Ricopia senza alcuna modifica il passo del testo sulla scissione di Alternativa popolare che comincia con "In effetti sembra" e prosegue fino a "trovare un'altra soluzione.".

══ Blocco di testo

A limitarsi a queste righe, sembra davvero la scissione politica più serena e pacifica mai vista: tutt'altro clima, insomma, rispetto alle lotte senza quartiere in seno al Partito popolare italiano del 1995 o alle baruffe ripetute (e manesche) all'interno del Nuovo Psi a partire dal 2005. Le due strade, dunque, si dividono: Maurizio Lupi si prepara a ritraslocare nel centrodestra, Beatrice Lorenzin e Fabrizio Cicchitto (forse memore del suo passato remoto socialista non berlusconiano) restano invece a fianco del Pd, ma fino alla fine della legislatura i gruppi resteranno uniti; sembra un po' inquietante, tuttavia, la frase in base alla quale "un gruppo sarà garante della scelta di centrosinistra e l'altro di quella di centrodestra", come se davvero i due gruppi parlamentari potessero ragionevolmente fare scelte diverse senza subire accuse di schizofrenia (a meno che, ovviamente, i sostenitori di una posizione fossero concentrati in un ramo del Parlamento e quelli dell'idea opposta fossero quasi tutti nell'altro).
Certo è che questa situazione di "due partiti in uno" - che ricorda tanto, questa sì, quella del Ppi nel 1995, fino alla nascita del Cdu dopo le ordinanze della magistratura e il "patto di Cannes" tra Rocco Buttiglione e Gerardo Bianco per dividere nomi, simboli, testate e cercare di limitare i danni - non sarà priva di problemi. In quanto legale rappresentante di Alternativa popolare, infatti, il simbolo attuale di Alternativa popolare e anche quello precedente del Nuovo centrodestra (di cui Ap rappresenta l'evoluzione, ma in piena continuità giuridica) sono nella titolarità di Angelino Alfano, che ha scelto di non candidarsi e ora si ritrova "arbitro" della scissione; Alfano li ha anche registrati a proprio nome come marchi, ma al di là di questo è chiaro che chi seguirà Lupi, nel fondare un nuovo soggetto politico di fatto abbandonerà Ap e, come scissionista, non avrà diritto su nessun nome o simbolo.
In effetti sembra improbabile che Lupi e gli altri siano interessati a utilizzare il cuore di Alternativa popolare, mentre più di qualcuno sostiene che l'ex ministro sia più interessato a valersi del primo nome, quello di Ncd (che, tra l'altro, nel 2011 era stato depositato da Italo Bocchino e da questi concesso ad Alfano), più adatto alla nuova collocazione del gruppo; Alfano non sarebbe assolutamente obbligato a concederlo, anche se potrebbe farlo in spirito di cortesia. Non è affatto scontato, però, che al centrodestra guidato da Berlusconi e con i "duri e puri" Salvini e Meloni vada a genio la convivenza con quel simbolo o anche solo con quel nome (l'ex Cavaliere non aveva avuto parole gentili per quell'etichetta): a quel punto, forse, converrebbe trovare un'altra soluzione.

════
══ Insieme di record

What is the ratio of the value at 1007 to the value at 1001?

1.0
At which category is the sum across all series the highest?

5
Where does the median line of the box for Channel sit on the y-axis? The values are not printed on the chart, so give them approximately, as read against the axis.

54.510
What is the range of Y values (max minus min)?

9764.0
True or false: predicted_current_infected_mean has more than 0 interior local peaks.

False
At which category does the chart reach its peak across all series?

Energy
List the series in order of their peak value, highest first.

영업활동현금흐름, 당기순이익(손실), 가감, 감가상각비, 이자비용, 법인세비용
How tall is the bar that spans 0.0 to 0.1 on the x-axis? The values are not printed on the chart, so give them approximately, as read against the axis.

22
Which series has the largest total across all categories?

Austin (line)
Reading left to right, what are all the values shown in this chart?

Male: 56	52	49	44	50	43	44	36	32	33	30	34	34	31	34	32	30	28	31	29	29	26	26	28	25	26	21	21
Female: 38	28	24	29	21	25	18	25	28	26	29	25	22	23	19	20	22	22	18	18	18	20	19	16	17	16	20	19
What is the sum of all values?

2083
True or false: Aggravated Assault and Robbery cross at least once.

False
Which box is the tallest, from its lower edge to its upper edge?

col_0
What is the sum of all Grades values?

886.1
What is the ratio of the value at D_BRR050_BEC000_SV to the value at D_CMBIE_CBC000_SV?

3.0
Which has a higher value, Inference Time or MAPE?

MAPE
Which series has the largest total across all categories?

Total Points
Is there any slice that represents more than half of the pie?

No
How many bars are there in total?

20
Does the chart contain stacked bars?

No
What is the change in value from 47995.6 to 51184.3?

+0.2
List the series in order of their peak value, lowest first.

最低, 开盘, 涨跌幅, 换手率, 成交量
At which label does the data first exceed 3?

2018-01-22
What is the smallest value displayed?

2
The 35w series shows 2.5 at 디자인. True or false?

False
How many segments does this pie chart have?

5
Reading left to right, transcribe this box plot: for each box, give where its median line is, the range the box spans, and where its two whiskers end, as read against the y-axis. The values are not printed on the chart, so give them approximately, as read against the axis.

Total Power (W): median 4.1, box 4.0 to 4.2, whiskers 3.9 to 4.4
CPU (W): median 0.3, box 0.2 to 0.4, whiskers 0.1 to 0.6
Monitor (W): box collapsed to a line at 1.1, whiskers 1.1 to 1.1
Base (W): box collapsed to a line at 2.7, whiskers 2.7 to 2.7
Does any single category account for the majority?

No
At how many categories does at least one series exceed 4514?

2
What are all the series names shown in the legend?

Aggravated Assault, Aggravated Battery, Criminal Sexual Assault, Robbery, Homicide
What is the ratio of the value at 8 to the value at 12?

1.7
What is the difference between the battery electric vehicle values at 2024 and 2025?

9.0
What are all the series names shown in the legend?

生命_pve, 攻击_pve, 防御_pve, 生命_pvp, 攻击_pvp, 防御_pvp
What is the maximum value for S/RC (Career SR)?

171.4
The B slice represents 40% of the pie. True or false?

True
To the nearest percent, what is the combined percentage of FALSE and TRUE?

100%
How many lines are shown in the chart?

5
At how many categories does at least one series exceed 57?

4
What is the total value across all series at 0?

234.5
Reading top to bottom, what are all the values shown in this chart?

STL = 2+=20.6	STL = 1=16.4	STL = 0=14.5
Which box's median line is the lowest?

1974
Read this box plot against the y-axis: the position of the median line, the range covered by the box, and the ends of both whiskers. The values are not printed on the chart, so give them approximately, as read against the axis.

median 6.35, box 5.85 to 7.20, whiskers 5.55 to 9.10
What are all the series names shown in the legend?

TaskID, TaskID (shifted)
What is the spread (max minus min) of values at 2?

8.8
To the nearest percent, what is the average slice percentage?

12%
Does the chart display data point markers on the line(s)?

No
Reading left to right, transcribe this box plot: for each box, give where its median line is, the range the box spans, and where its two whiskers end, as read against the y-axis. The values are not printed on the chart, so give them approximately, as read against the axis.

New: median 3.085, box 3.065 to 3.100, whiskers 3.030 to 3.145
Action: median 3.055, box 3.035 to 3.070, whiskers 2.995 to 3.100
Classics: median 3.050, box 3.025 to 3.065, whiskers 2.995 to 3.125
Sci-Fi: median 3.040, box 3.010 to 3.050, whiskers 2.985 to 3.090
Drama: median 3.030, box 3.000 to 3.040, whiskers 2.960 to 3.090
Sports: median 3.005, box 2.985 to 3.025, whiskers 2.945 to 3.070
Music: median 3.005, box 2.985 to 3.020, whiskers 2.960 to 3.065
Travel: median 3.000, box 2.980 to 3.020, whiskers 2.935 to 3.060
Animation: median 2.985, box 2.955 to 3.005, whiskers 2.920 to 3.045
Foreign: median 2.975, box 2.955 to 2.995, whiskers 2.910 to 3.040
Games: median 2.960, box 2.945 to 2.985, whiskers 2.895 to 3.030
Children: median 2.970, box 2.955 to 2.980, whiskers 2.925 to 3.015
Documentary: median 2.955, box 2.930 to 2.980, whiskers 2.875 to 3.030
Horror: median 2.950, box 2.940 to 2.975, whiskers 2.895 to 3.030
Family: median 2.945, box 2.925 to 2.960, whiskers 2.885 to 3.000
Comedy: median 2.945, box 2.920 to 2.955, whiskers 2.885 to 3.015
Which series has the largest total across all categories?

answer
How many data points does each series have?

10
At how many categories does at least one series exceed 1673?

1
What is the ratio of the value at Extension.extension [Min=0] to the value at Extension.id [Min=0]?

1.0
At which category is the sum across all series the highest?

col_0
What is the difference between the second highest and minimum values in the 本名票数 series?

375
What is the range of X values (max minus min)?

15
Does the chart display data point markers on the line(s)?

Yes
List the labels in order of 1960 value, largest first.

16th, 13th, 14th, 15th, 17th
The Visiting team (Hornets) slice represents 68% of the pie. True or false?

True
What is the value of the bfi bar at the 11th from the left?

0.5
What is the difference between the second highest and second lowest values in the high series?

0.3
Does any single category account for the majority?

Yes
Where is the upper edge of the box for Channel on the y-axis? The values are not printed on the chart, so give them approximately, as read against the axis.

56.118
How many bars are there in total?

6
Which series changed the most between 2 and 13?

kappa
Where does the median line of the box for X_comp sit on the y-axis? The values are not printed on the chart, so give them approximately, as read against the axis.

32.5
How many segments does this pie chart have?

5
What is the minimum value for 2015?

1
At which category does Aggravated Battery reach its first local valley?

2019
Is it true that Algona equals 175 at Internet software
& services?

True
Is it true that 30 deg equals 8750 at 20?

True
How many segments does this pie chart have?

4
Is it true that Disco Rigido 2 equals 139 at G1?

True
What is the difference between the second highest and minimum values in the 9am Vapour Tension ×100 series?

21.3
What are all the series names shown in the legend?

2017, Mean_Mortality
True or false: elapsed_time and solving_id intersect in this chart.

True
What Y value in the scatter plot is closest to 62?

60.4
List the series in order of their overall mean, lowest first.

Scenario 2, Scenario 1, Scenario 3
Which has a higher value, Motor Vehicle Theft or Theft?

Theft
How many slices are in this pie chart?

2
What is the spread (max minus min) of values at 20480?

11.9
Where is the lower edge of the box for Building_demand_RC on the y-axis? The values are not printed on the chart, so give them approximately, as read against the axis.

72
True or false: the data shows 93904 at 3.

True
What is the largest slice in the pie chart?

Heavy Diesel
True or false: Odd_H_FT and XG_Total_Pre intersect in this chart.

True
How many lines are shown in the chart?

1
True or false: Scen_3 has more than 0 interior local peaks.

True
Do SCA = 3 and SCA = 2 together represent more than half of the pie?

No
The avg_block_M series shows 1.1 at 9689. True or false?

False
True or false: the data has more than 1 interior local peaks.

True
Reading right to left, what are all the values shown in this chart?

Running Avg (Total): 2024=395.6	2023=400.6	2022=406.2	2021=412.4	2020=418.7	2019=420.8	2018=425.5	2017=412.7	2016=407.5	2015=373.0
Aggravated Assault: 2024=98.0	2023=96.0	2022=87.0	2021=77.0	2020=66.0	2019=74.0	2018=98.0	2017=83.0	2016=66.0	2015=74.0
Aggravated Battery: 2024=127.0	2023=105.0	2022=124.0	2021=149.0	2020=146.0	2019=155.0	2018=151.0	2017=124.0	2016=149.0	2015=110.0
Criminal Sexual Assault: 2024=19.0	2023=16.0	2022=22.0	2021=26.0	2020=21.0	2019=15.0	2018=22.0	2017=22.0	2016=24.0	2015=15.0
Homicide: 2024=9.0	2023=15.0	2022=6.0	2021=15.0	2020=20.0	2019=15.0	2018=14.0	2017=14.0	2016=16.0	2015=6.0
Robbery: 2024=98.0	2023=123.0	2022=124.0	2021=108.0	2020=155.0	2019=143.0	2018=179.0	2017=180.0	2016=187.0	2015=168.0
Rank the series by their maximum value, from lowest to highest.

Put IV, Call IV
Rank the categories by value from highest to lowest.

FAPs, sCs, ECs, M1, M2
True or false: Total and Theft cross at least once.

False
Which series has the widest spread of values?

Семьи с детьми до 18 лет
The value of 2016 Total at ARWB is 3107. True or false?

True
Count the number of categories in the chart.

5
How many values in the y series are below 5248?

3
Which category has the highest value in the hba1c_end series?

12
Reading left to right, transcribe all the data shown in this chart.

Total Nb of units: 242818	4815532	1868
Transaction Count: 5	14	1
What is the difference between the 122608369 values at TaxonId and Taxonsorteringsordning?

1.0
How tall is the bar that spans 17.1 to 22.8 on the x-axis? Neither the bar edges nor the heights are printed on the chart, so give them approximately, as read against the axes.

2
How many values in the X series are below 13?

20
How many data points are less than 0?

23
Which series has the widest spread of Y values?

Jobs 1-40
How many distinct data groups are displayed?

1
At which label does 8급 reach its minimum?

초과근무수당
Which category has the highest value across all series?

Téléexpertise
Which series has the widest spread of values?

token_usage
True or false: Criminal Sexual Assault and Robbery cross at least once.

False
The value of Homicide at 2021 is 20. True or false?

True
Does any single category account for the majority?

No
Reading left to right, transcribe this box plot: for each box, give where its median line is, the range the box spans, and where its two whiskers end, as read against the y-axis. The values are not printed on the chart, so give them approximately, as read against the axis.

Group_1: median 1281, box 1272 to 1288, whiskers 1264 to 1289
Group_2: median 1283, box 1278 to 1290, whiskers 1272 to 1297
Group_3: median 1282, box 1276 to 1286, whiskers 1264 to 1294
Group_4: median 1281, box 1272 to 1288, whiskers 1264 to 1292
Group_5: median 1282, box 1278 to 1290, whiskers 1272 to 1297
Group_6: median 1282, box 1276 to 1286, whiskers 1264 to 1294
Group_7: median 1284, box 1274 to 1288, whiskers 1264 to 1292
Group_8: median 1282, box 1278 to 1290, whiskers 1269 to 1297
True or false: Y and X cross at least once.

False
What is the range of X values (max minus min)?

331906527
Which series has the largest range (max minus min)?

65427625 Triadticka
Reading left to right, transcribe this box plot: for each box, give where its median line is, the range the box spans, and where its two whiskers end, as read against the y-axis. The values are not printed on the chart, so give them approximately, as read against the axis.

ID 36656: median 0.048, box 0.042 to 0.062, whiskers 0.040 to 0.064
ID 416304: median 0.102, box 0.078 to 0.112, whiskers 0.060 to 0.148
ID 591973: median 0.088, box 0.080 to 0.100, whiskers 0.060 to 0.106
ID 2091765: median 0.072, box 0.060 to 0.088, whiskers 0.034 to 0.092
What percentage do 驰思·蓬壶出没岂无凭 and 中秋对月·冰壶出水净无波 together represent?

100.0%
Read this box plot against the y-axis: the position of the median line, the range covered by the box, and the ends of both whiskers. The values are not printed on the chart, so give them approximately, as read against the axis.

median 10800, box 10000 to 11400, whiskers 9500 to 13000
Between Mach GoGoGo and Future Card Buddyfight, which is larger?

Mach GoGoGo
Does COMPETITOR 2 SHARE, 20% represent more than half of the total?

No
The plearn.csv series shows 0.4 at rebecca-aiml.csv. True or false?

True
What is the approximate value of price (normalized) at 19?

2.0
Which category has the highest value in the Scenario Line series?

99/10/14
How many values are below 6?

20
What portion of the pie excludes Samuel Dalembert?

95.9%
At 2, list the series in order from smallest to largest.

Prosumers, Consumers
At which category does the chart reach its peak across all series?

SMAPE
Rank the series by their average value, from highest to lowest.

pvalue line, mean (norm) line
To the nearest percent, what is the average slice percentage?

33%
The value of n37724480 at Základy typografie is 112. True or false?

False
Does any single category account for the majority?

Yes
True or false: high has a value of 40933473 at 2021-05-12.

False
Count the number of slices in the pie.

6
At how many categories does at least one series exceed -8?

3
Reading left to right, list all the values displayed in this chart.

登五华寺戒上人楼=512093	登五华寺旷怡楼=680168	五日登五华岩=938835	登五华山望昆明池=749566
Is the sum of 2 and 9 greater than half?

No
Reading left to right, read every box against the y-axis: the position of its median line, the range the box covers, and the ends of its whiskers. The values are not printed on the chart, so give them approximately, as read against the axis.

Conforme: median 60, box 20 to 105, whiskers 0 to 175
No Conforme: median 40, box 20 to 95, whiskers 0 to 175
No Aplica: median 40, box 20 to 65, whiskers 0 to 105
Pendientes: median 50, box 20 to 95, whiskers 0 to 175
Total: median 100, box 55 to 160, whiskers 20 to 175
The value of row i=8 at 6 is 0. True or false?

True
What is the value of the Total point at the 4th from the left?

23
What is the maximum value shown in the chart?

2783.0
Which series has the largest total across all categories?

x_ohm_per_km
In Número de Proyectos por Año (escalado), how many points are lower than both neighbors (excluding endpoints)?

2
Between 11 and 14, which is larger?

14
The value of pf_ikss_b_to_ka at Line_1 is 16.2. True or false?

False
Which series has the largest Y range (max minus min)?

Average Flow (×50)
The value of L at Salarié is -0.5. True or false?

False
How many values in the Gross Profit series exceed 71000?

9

════

## Area di risposta
In effetti sembra improbabile che Lupi e gli altri siano interessati a utilizzare il cuore di Alternativa popolare, mentre più di qualcuno sostiene che l'ex ministro sia più interessato a valersi del primo nome, quello di Ncd (che, tra l'altro, nel 2011 era stato depositato da Italo Bocchino e da questi concesso ad Alfano), più adatto alla nuova collocazione del gruppo; Alfano non sarebbe assolutamente obbligato a concederlo, anche se potrebbe farlo in spirito di cortesia. Non è affatto scontato, però, che al centrodestra guidato da Berlusconi e con i "duri e puri" Salvini e Meloni vada a genio la convivenza con quel simbolo o anche solo con quel nome (l'ex Cavaliere non aveva avuto parole gentili per quell'etichetta): a quel punto, forse, converrebbe trovare un'altra soluzione.